━━━━━ Task inputs
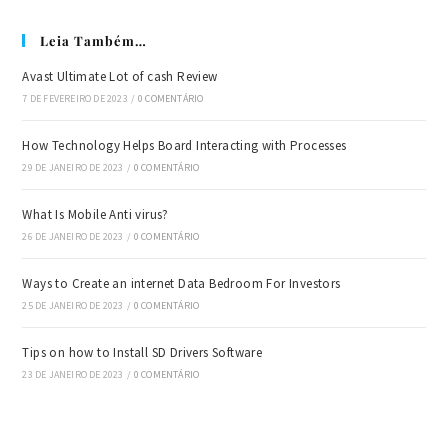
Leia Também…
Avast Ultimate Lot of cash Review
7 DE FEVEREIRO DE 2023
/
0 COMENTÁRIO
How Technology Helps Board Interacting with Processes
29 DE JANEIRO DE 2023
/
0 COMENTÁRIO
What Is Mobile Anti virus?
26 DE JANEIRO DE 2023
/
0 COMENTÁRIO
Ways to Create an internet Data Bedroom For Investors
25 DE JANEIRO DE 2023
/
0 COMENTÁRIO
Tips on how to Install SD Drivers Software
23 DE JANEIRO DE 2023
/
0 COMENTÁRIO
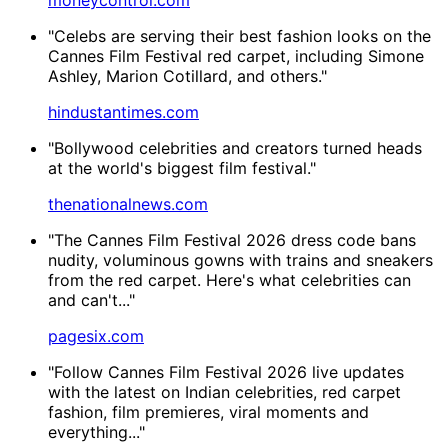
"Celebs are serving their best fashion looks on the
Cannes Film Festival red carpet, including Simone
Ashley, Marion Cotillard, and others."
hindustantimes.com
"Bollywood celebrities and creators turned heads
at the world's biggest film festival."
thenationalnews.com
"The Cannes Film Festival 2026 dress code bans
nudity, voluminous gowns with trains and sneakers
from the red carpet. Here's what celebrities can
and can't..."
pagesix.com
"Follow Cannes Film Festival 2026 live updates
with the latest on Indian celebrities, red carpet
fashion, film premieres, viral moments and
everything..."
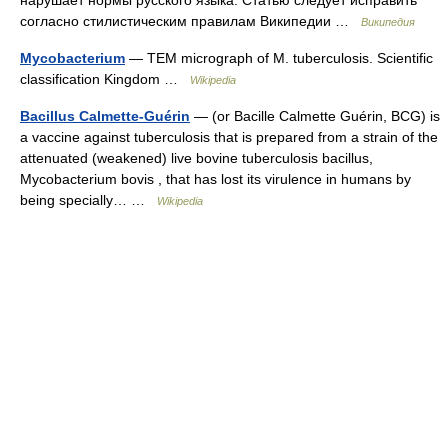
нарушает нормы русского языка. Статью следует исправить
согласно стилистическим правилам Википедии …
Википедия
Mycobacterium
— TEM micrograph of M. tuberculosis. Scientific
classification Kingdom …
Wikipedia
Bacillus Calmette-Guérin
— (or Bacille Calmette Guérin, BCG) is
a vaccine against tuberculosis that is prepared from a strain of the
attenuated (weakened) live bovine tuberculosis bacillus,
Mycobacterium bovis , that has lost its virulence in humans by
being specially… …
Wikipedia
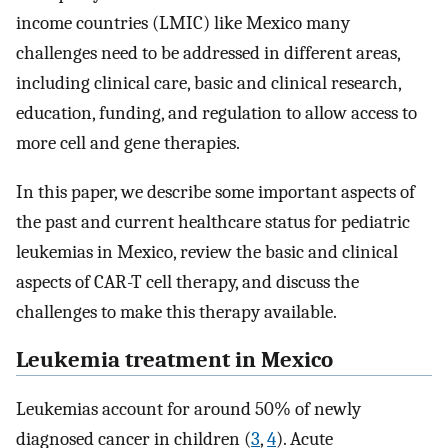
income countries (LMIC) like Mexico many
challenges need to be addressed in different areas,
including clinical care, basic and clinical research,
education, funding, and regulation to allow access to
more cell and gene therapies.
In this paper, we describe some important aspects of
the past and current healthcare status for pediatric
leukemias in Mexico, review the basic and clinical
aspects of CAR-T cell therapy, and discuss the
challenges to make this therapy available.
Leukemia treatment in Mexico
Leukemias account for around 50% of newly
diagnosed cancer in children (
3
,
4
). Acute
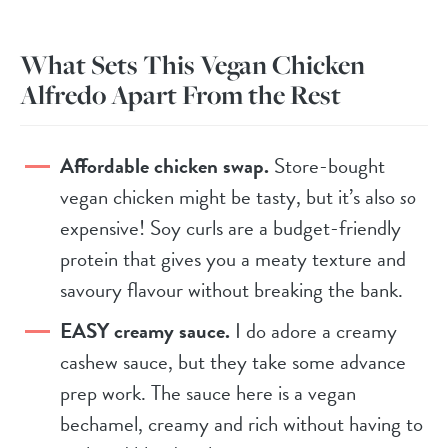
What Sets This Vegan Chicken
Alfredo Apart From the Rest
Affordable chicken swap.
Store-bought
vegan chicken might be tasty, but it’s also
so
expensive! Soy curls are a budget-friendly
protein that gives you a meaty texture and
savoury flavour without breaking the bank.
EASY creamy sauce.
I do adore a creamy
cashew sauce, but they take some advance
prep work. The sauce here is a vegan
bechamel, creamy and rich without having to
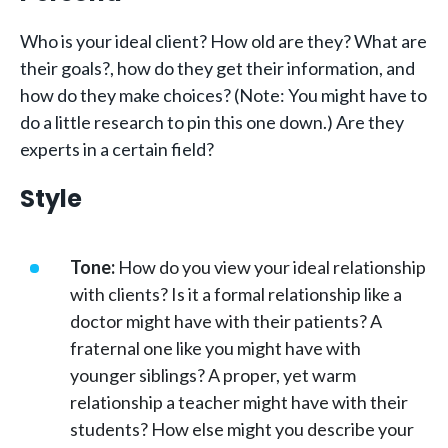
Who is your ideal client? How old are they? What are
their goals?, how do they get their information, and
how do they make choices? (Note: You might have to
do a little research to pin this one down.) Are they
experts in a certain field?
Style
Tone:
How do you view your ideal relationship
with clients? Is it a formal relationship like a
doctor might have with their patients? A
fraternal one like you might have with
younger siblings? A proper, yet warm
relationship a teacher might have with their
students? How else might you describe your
━━━━━━━━━━
━━━━━ Task inputs
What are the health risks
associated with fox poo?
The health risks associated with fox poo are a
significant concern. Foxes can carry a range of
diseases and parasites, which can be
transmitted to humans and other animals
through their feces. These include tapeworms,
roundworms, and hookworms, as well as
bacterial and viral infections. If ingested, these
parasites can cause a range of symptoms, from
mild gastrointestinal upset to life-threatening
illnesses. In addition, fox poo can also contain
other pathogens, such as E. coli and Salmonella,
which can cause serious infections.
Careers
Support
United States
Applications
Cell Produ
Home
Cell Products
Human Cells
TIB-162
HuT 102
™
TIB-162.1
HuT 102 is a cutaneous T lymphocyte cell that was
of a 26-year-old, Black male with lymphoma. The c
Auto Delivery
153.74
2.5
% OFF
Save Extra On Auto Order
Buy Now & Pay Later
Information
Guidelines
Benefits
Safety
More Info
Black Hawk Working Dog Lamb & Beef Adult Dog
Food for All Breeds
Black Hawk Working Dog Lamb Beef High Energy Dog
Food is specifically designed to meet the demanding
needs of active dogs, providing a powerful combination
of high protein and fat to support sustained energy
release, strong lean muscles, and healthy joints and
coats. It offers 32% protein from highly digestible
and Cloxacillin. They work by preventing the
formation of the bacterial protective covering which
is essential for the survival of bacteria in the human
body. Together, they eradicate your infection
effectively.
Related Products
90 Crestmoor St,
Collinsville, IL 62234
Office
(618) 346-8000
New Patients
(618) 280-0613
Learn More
━━━━━━━━━━
━━━━━ Task inputs
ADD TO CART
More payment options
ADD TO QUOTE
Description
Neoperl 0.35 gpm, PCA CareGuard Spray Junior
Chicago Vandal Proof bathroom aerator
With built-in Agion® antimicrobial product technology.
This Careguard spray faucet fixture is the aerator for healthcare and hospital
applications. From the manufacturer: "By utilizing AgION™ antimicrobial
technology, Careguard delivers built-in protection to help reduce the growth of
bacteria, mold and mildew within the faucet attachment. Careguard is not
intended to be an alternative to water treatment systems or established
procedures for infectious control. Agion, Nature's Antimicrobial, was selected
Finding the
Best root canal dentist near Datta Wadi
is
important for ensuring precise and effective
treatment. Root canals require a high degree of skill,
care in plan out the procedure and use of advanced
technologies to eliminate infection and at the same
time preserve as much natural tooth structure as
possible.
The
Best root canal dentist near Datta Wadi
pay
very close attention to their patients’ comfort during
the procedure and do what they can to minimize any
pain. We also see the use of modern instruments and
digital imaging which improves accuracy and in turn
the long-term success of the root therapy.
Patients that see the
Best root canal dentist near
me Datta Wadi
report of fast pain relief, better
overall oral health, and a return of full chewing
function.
━━━━━━━━━━
Within the material above, find the part that opens with the line containing "from the red" and closes with the line containing "doctor might have with their patients? A", and reproduce it exactly without the pictures.

from the red carpet. Here's what celebrities can
and can't..."
pagesix.com
"Follow Cannes Film Festival 2026 live updates
with the latest on Indian celebrities, red carpet
fashion, film premieres, viral moments and
everything..."
нарушает нормы русского языка. Статью следует исправить
согласно стилистическим правилам Википедии …
Википедия
Mycobacterium
— TEM micrograph of M. tuberculosis. Scientific
classification Kingdom …
Wikipedia
Bacillus Calmette-Guérin
— (or Bacille Calmette Guérin, BCG) is
a vaccine against tuberculosis that is prepared from a strain of the
attenuated (weakened) live bovine tuberculosis bacillus,
Mycobacterium bovis , that has lost its virulence in humans by
being specially… …
Wikipedia
income countries (LMIC) like Mexico many
challenges need to be addressed in different areas,
including clinical care, basic and clinical research,
education, funding, and regulation to allow access to
more cell and gene therapies.
In this paper, we describe some important aspects of
the past and current healthcare status for pediatric
leukemias in Mexico, review the basic and clinical
aspects of CAR-T cell therapy, and discuss the
challenges to make this therapy available.
Leukemia treatment in Mexico
Leukemias account for around 50% of newly
diagnosed cancer in children (
3
,
4
). Acute
What Sets This Vegan Chicken
Alfredo Apart From the Rest
Affordable chicken swap.
Store-bought
vegan chicken might be tasty, but it’s also
so
expensive! Soy curls are a budget-friendly
protein that gives you a meaty texture and
savoury flavour without breaking the bank.
EASY creamy sauce.
I do adore a creamy
cashew sauce, but they take some advance
prep work. The sauce here is a vegan
bechamel, creamy and rich without having to
Who is your ideal client? How old are they? What are
their goals?, how do they get their information, and
how do they make choices? (Note: You might have to
do a little research to pin this one down.) Are they
experts in a certain field?
Style
Tone:
How do you view your ideal relationship
with clients? Is it a formal relationship like a
doctor might have with their patients? A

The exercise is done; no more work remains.